Briefmarken von der Postbotin

LANGSUR. Klein, nett - und unwirtschaftlich: Zum Jahresende schließt die Postfiliale in Langsur. Von da an verkauft die Zustellerin die Briefmarken und nimmt Päckchen, Briefe und Pakete mit.

Ein gelbes Schild, ein langer Gang, eine Tür mit der Aufschrift "Schalterraum": Gemütlich geht's in der Post in Langsur zu. Ein Postschalter, ein Ständer mit Telefonbüchern, Broschüren, Formularen und eine Holzbank, falls man doch mal warten muss. Der Schalter ist das klassische Modell: mit Glasscheiben, Durchreiche und Paketannahme-Fenster.Nette Atmosphäre, aber nicht rentabel

Eine Frau kommt in den Raum, kurz nachdem die Post um 12.30 Uhr geöffnet hat. Ein Paket will sie abholen, und Briefmarken braucht sie auch. Mit einem großen braunen Karton und einem Bogen Sondermarken verlässt sie das Gebäude. Was hält sie davon, dass die Post geschlossen werden soll? Die Frau guckt erst einmal verdutzt, sie hört zum ersten Mal von den Plänen der Deutschen Post AG. Begeistert ist sie nicht gerade von der Aussicht, ihre Pakete in Zukunft andernorts abholen zu müssen. "Tja, dann werden wir demnächst wohl in die Stadt fahren müssen", sagt sie und wirkt dabei ein wenig resigniert. Eine andere Kundin, die mit dem Karton eines großen Versandhauses die Filiale verlässt, stimmt ihr zu. Sie habe den Eindruck, dass dem Post-Management die kleinen Ortschaften schlichtweg egal seien. Egal - das sieht Postsprecher Stefan Heß nicht so. "Die Auslastung der Filiale war viel zu schwach", sagt er. "Wir haben zuerst über Postservice in einem Geschäft nachgedacht. Als wir dann die Daten gesehen haben, haben wir gesagt: Das lohnt sich nicht." Am 27. Dezember startet in Langsur der mobile Postservice. Von da an verkauft die Zustellerin Briefmarken und nimmt Pakete, Päckchen und Briefe mit - eine Aufgabe, die sie sowieso schon in den kleineren Orten in der Umgebung wahrnimmt, wo die Postämter längst dicht gemacht haben.
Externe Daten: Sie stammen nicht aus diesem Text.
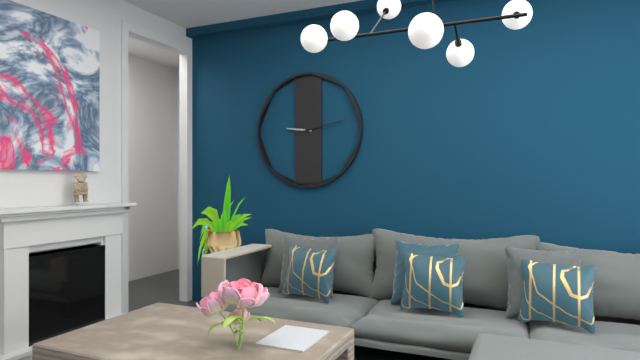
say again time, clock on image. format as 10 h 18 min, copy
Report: 9 h 13 min
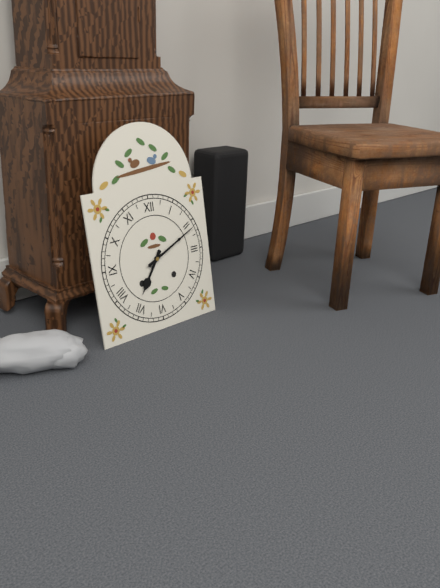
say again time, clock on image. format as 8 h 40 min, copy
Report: 7 h 11 min
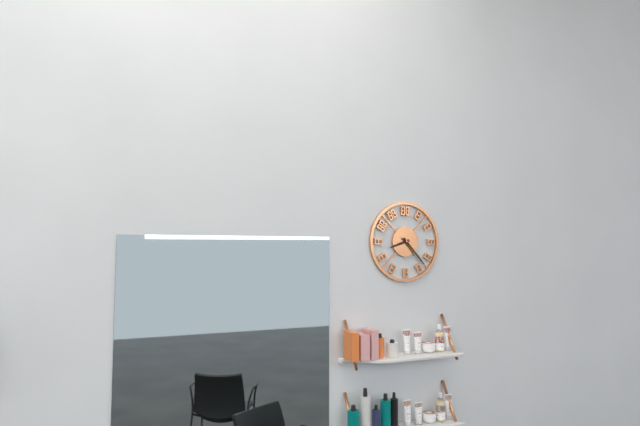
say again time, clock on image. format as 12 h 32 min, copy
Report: 8 h 23 min
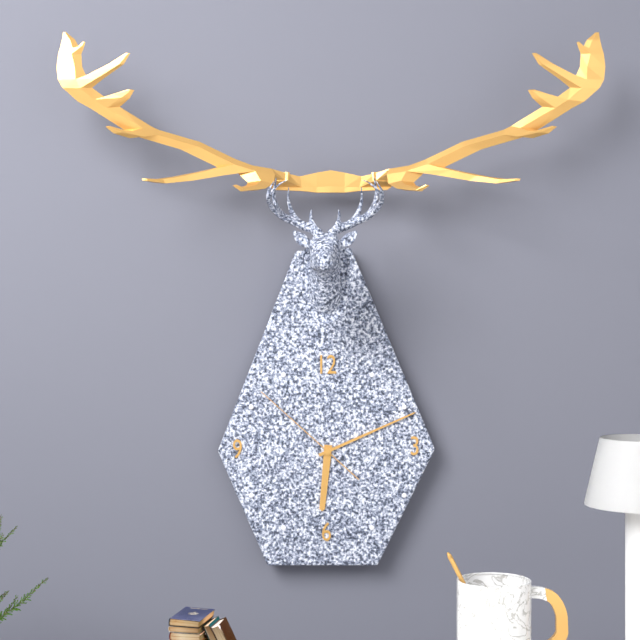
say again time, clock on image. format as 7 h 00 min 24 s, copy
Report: 6 h 11 min 52 s
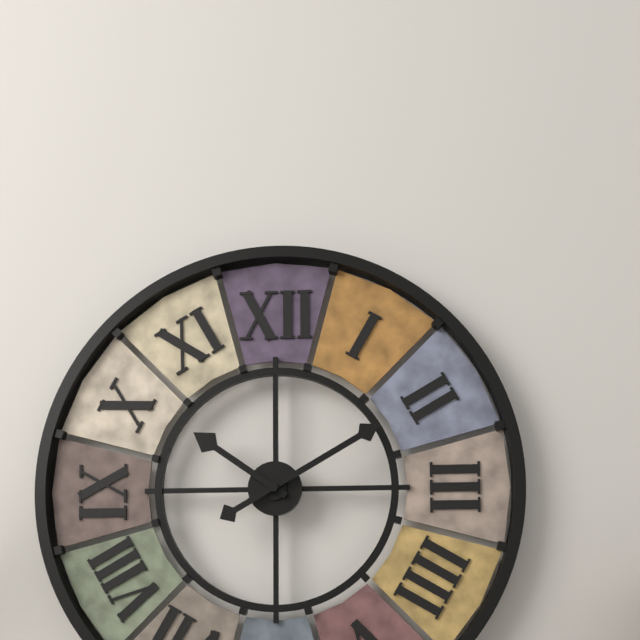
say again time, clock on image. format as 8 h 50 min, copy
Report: 10 h 10 min
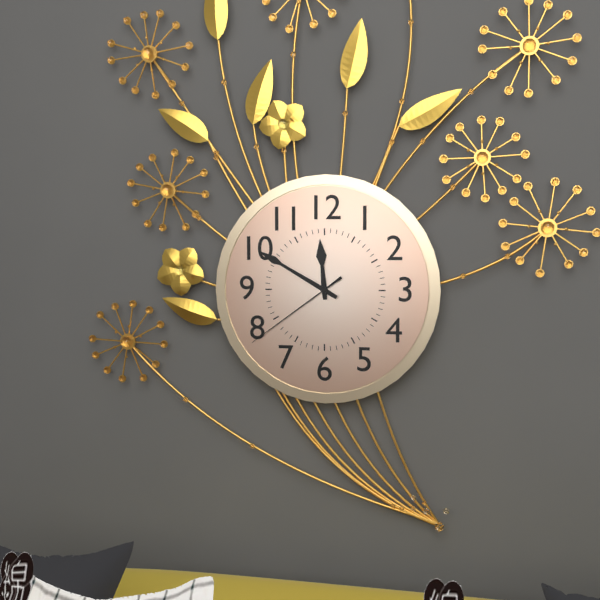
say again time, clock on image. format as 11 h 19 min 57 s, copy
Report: 11 h 50 min 39 s
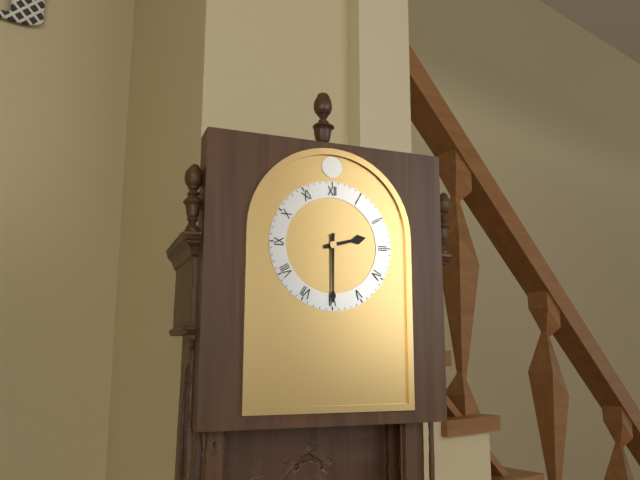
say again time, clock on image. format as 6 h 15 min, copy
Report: 2 h 30 min
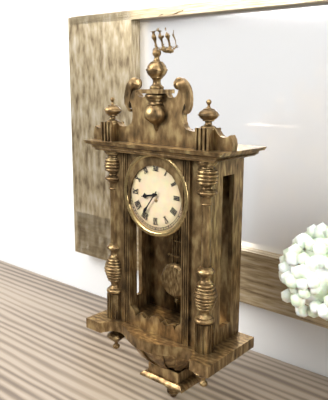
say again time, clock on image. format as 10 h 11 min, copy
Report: 8 h 36 min
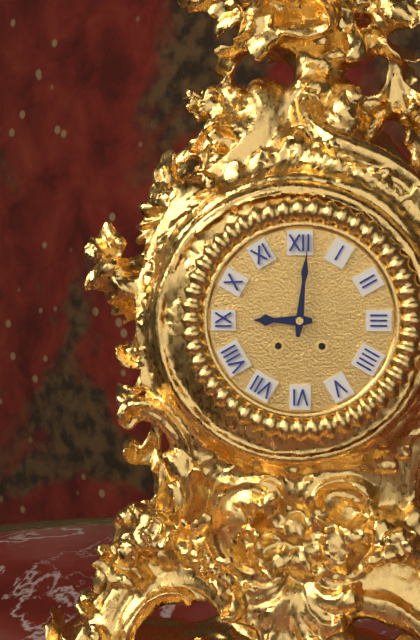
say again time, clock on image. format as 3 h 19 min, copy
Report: 9 h 01 min
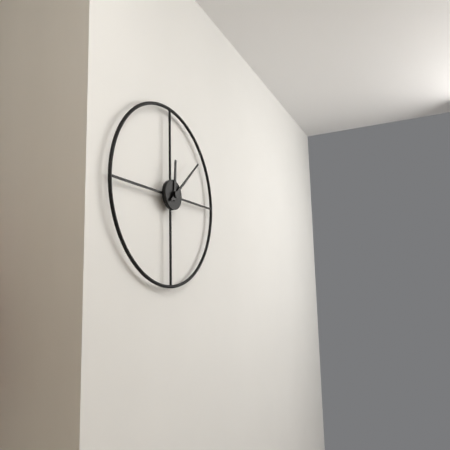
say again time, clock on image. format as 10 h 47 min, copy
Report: 12 h 08 min
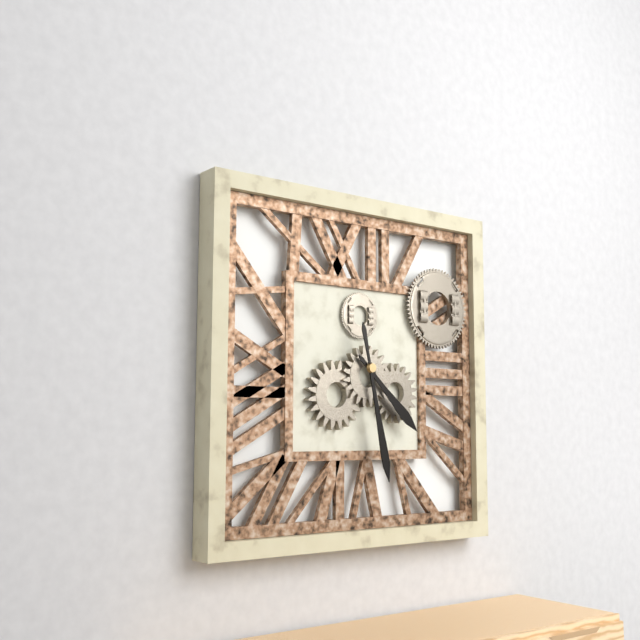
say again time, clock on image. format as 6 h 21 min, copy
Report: 4 h 28 min
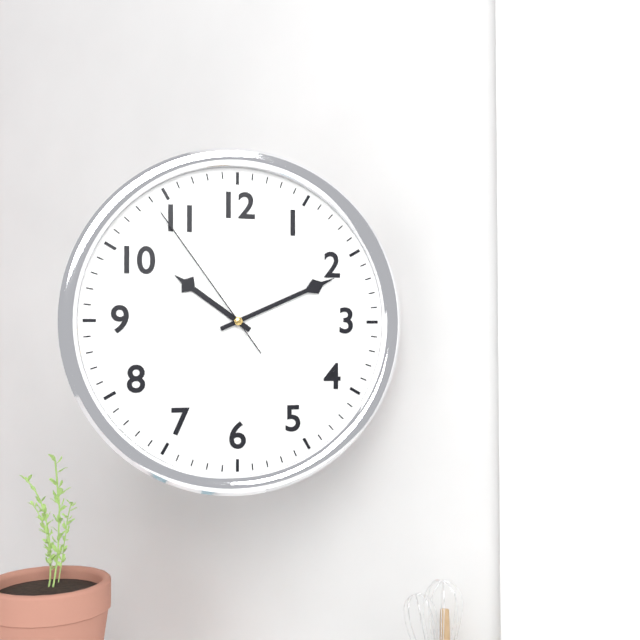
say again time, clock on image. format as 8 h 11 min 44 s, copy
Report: 10 h 11 min 54 s
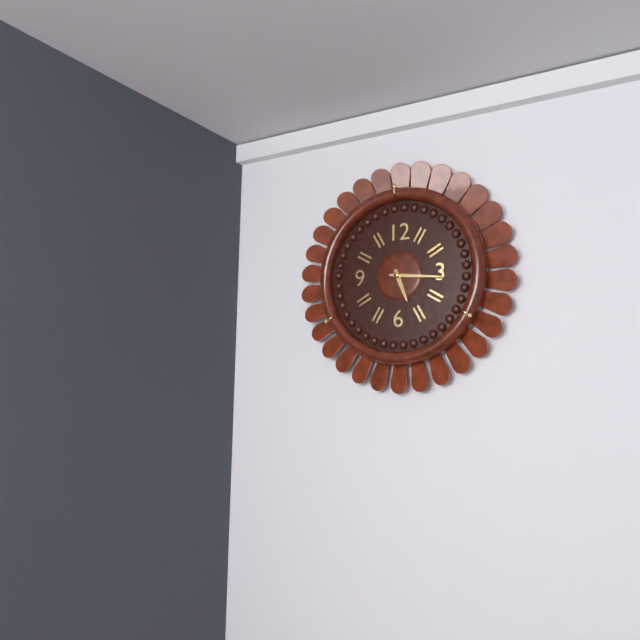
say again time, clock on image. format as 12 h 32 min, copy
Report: 5 h 16 min
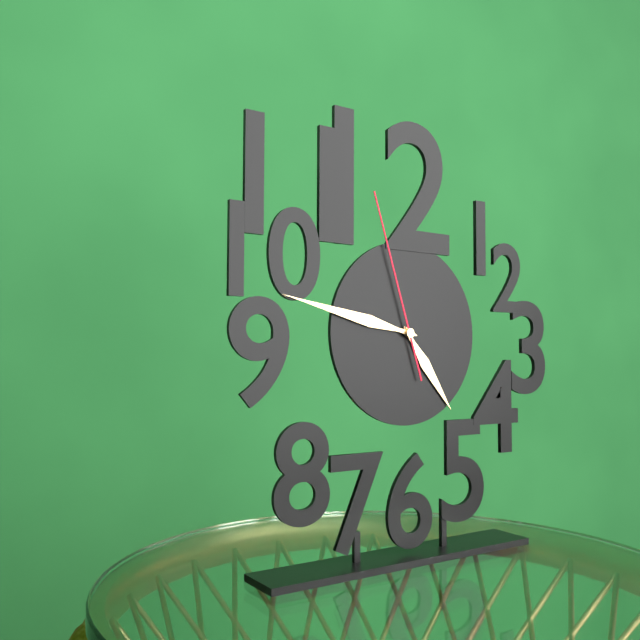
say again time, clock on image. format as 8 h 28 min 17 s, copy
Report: 4 h 47 min 57 s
Wer Briefmarken braucht, hängt einen Zettel an seinen Briefkasten - der "informelle Weg", wie Postsprecher Heß sagt - oder bestellt den mobilen Service mit einer speziellen Anforderungskarte. Pakete und Päckchen müssen die Langsurer ab Januar in Igel abholen.Postkunden müssen Pakete in Igel abholen

Mit Bedauern sieht Langsurs Ortsbürgermeister Karl-Heinrich Orth die Schließung der Post. "Ich bin natürlich dagegen", sagt er. "Ein Serviceangebot geht verloren." Gleichzeitig sei ihm klar, dass gegen die Schließung nichts zu machen sei. "Man muss sich knurrend mit der Sache abfinden", sagt Orth. "Die lassen ihre nackten Zahlen sprechen." Die Schuld an der Entwicklung sieht er beim Gesetzgeber und beim Management der Post AG: "Ich kann den armen Kerl von der Post nicht umbringen. Die Post vollzieht nur, was im Gesetz drin steht." Dass den Kunden in Langsur durch die Schließung der Postfiliale Nachteile entstehen, sieht auch Heß. "Die Privatisierung ist politisch gewollt. Da gibt es Gewinner und Verlierer", sagt er. Und fügt nach kurzem Zögern hinzu: "Der ländliche Raum ist vielfach Verlierer."